Wir beobachteten hierbei, dass die Wirkung endovaskulärer Therapien nur sehr begrenzt das Auftreten von zerebralen Infarkten verhindern konnte. Aus diesem Grund wurde eine prospektive Studie initiiert, welche den Einfluss von intraarteriellem Papaverin-Hydrochlorid auf den Gehirnstoffwechsel und die Sauerstoffversorgung mithilfe von multimodalem Neuromonitoring untersuchte. Hierbei konnten wir nur bei einigen wenigen Patient:innen eine kurzfristige Verbesserung des zerebralen Metabolismus feststellen, welche auf wenige Stunden nach der Intervention begrenzt war (Hosmann et al, 2020: The Impact of Intra-Arterial Papaverine-Hydrochloride on Cerebral Metabolism and Oxygenation for Treatment of Delayed-Onset Post-Subarachnoid Hemorrhage Vasospasm). Diese Ergebnisse hatten zur Folge, dass nun Nimodipin zur intraarteriellen Spasmolyse an unserer Abteilung verwendet wird.
Im Rahmen des Routinemonitorings erlaubt die zerebrale Mikrodialyse die zusätzliche Bestimmung der ungebundenen Konzentration von Medikamenten hinter der Blut-Hirn-Schranke.
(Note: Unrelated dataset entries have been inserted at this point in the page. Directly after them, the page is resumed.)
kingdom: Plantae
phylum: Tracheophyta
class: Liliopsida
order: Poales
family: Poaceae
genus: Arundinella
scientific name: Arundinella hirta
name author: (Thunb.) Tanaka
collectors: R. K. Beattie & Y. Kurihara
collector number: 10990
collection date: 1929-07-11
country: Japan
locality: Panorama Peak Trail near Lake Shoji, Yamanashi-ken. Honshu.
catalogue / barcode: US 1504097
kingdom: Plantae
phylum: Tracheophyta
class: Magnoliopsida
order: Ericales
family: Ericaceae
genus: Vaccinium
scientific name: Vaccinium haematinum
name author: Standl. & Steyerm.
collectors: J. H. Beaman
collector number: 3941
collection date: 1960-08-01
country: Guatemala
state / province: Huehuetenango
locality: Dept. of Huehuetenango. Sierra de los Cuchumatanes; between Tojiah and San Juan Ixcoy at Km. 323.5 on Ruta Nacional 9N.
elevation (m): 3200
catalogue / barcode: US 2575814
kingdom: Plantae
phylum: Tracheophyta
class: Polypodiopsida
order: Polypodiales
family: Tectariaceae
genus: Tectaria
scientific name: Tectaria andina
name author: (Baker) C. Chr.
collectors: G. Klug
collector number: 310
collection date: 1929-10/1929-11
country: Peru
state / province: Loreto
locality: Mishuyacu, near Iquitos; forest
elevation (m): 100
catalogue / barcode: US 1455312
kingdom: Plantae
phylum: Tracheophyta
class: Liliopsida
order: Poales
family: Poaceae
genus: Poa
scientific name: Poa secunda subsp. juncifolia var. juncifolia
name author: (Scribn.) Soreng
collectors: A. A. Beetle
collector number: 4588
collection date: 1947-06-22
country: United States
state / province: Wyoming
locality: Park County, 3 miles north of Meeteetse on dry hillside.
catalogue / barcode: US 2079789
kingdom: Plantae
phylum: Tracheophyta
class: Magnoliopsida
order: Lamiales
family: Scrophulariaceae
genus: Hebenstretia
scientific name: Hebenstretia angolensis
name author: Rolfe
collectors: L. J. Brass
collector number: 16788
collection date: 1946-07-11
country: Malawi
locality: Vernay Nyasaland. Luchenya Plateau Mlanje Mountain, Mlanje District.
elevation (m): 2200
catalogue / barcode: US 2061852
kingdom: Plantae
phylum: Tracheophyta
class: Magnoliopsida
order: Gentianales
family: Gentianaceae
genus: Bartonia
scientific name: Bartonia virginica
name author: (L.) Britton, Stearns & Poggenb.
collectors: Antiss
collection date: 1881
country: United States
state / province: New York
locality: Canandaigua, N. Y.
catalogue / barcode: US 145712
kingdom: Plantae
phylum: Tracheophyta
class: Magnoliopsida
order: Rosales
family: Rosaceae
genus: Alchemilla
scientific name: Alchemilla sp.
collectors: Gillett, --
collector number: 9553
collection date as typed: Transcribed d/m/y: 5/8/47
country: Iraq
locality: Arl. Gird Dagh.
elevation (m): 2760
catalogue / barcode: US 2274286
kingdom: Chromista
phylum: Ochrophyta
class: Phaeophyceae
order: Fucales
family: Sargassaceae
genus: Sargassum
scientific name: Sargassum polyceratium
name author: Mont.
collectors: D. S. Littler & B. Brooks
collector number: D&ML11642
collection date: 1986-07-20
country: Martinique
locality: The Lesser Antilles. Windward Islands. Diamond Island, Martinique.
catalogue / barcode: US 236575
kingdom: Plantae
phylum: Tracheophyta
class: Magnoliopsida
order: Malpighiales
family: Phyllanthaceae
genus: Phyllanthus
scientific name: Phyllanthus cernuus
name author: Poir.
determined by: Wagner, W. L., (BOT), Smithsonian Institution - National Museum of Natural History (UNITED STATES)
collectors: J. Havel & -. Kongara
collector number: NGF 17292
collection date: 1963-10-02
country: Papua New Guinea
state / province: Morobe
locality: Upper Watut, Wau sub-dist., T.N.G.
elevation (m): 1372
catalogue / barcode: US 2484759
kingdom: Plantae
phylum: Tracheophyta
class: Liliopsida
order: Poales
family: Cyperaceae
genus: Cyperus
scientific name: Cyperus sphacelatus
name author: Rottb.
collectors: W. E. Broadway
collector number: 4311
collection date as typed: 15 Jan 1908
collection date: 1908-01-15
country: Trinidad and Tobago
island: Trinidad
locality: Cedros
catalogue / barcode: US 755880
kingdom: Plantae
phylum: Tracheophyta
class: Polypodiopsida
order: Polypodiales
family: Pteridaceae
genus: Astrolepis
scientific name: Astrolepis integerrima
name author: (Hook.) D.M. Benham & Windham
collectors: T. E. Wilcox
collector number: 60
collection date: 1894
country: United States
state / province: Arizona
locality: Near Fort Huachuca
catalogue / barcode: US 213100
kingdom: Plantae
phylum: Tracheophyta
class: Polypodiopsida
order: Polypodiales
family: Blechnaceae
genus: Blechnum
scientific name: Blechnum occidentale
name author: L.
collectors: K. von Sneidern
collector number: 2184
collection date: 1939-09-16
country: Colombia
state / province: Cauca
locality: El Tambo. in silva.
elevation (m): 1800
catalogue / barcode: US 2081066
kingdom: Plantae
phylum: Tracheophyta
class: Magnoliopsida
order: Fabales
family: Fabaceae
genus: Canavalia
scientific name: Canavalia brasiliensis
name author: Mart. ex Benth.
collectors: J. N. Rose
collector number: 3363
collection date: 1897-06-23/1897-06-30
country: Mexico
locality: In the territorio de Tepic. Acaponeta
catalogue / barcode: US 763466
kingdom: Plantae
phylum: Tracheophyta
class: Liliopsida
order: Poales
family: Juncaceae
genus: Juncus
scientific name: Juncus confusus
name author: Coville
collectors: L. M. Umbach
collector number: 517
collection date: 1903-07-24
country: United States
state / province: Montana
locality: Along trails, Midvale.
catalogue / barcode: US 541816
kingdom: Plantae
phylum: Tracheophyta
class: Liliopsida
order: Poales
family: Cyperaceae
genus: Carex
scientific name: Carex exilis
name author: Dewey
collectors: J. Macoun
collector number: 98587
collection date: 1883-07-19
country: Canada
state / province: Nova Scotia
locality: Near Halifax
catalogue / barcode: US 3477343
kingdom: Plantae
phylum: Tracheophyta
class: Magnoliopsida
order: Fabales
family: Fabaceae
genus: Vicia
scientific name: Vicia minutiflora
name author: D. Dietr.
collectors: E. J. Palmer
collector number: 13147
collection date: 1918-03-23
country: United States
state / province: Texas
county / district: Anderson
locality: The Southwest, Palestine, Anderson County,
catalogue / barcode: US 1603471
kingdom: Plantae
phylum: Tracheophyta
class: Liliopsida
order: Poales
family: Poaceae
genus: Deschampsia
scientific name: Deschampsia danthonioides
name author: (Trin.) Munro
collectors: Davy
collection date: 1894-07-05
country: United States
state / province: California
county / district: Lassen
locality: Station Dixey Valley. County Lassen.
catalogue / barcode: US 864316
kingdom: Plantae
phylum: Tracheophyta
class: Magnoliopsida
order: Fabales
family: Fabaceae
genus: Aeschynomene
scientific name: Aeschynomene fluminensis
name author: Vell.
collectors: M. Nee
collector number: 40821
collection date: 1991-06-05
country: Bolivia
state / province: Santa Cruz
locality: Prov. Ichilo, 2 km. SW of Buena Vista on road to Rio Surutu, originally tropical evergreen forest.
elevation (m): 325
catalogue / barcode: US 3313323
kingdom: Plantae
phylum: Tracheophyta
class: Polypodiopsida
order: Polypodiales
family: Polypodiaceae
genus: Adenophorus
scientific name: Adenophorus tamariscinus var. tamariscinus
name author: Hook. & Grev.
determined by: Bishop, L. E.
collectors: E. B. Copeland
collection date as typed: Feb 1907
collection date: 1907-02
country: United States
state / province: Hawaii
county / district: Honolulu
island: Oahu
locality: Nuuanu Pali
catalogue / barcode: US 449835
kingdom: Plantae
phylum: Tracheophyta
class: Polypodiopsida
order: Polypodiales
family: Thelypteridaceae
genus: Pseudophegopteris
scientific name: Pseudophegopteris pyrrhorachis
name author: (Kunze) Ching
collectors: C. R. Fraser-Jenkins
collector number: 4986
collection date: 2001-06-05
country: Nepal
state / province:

Vor allem für Antibiotika ist die Konzentration direkt am Wirkungsort für dessen Effektivität von größter Bedeutung. Cefuroxim gilt als Liquor-gängiges Antibiotikum, welches routinemäßig an unserer Abteilung zur perioperativen Prophylaxe eingesetzt wird. Anhand der gemessenen Pharmakokinetik mittels zerebraler Mikrodialyse konnten wir jedoch feststellen, dass nur ein Drittel der im Plasma gemessenen Konzentration tatsächlich im Hirnparenchym ankommt (Hosmann et al, 2018: Concentrations of Cefuroxime in Brain Tissue of Neurointensive Care Patients). Die Bestimmung der zerebralen Pharmakokinetik weiterer Antibiotika befindet sich zurzeit in Prüfung.
Nicht-konvulsive Anfälle treten bei kritisch Kranken sehr häufig auf und sind vor allem bei der Gruppe der komatösen Patient:innen ein sehr stark unterdiagnostiziertes und unterschätztes Phänomen. Da die Dauer von nicht-konvulsiven Anfälle mit einer stark erhöhten Mortalitätsrate einhergeht, sollten die Anfällen früh detektiert und behandelt werden.
Dafür ist die Überwachung mittels kontinuierlichem EEG notwendig, welches primär 2013 im Rahmen eines von der Österreichischen Forschungsförderungsgesellschaft mit 1,66 Millionen Euro geförderten Projekts an unserer Intensivstation eingeführt wurde. Im Rahmen dieses Projekts wurde gemeinsam mit dem Austrian Institute of Technology ein Computer-gestütztes Analysetool für Langzeit-EEGs entwickelt und an unserer Klinik evaluiert (Herta et al, 2015: Prospective assessment and validation of rhythmic and periodic pattern detection in NeuroTrend: A new approach for screening continuous EEG in the intensive care unit , Herta et al, 2018: Automated Long-Term EEG Review: Fast and Precise Analysis in Critical Care Patients). Für unsere Arbeiten wurden wir 2016 und 2018 zweimal mit dem Herbert Reisner Preis der Österreichischen Gesellschaft für Epileptologie ausgezeichnet.
Die wissenschaftliche Auseinandersetzung der letzten Jahre mit dem Thema „Multimodales Neuromonitoring“ führte zu einer weiten Akzeptanz der teilweise aufwändigen Untersuchungen bei pflegerischem und ärztlichem Personal. Dadurch ist es uns heute – als eine der wenigen neurochirurgischen Intensivstationen weltweit – möglich, die komplette Bandbreite des zerebralen Monitorings abzudecken und somit akut zerebral schwer erkrankten Patient:innen ein individualisiertes multimodales Neuromonitoring anzubieten.